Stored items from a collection
★ ★ ★
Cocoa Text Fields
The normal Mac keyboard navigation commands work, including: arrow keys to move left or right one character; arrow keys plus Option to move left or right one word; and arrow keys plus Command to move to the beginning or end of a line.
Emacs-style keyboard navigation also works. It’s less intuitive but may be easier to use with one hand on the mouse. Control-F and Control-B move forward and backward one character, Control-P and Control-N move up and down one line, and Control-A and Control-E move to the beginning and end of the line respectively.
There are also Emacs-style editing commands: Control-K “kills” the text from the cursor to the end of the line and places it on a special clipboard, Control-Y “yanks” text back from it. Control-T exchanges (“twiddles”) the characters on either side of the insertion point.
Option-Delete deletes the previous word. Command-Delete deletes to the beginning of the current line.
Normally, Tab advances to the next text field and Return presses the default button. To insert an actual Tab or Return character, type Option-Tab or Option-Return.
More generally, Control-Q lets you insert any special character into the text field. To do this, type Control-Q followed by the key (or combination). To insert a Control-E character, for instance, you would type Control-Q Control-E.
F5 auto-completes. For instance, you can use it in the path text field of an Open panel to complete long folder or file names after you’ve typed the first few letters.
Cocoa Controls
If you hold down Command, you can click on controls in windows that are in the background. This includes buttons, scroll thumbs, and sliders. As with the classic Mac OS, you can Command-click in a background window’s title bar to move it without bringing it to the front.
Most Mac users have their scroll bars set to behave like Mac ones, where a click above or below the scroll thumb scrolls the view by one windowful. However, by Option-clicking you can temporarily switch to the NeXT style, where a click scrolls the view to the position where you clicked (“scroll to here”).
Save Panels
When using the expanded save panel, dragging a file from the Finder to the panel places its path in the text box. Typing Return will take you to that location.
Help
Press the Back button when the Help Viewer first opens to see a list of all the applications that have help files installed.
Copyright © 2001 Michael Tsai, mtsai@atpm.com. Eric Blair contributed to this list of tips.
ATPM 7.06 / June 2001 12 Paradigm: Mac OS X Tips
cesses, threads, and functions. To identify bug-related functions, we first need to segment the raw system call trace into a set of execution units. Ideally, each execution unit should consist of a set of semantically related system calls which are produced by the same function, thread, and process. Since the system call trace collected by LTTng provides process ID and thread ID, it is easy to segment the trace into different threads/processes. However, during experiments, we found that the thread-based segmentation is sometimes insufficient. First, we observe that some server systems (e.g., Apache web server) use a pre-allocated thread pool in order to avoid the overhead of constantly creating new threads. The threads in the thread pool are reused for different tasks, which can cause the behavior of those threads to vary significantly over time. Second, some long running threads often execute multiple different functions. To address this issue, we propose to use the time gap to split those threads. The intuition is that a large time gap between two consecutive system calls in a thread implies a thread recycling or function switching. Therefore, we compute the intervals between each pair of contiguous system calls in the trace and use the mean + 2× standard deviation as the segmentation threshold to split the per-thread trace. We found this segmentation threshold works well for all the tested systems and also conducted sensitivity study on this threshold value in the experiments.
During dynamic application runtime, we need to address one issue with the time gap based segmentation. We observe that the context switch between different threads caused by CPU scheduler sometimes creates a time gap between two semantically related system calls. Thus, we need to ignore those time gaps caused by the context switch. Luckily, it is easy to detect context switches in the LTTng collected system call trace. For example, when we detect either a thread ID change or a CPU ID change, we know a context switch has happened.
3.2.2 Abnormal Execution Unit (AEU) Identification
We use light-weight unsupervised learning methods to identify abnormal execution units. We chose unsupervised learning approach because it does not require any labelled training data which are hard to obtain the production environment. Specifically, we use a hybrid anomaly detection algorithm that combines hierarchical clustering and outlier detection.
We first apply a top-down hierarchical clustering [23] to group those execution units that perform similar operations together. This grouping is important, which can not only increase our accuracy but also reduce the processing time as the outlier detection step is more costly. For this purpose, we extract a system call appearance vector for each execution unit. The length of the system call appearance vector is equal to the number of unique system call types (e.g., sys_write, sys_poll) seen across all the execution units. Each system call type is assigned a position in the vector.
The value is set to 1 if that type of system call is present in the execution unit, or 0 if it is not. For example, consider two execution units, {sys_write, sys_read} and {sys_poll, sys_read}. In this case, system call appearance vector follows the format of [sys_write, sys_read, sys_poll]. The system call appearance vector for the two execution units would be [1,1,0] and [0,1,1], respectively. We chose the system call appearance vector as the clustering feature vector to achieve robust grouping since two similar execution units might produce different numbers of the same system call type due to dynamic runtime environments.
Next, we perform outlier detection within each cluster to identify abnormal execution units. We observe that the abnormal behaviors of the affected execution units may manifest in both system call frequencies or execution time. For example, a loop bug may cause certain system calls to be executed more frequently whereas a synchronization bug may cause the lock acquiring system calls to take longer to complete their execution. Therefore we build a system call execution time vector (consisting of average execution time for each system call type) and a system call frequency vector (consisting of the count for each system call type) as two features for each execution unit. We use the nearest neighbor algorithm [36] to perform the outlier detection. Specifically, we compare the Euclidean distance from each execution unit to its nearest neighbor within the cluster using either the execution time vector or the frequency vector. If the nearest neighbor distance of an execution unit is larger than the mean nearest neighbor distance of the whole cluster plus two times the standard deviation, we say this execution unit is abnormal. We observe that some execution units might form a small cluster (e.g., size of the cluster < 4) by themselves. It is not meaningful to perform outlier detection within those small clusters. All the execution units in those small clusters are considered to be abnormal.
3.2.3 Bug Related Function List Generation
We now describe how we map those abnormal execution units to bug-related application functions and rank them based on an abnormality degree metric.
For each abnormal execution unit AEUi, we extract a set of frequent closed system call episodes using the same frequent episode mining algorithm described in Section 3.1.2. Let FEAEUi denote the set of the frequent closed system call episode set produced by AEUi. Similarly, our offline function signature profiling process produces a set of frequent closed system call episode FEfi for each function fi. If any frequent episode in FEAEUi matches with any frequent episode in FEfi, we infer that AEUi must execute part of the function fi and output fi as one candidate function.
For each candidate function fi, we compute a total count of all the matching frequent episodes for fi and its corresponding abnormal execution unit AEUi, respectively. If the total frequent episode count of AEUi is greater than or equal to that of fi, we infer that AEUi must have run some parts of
★ ★ ★
# EXERCISE
Look over the records above and copy each line that includes the string "respectively".

# RESPONSE BELOW
Emacs-style keyboard navigation also works. It’s less intuitive but may be easier to use with one hand on the mouse. Control-F and Control-B move forward and backward one character, Control-P and Control-N move up and down one line, and Control-A and Control-E move to the beginning and end of the line respectively.
The value is set to 1 if that type of system call is present in the execution unit, or 0 if it is not. For example, consider two execution units, {sys_write, sys_read} and {sys_poll, sys_read}. In this case, system call appearance vector follows the format of [sys_write, sys_read, sys_poll]. The system call appearance vector for the two execution units would be [1,1,0] and [0,1,1], respectively. We chose the system call appearance vector as the clustering feature vector to achieve robust grouping since two similar execution units might produce different numbers of the same system call type due to dynamic runtime environments.
For each candidate function fi, we compute a total count of all the matching frequent episodes for fi and its corresponding abnormal execution unit AEUi, respectively. If the total frequent episode count of AEUi is greater than or equal to that of fi, we infer that AEUi must have run some parts of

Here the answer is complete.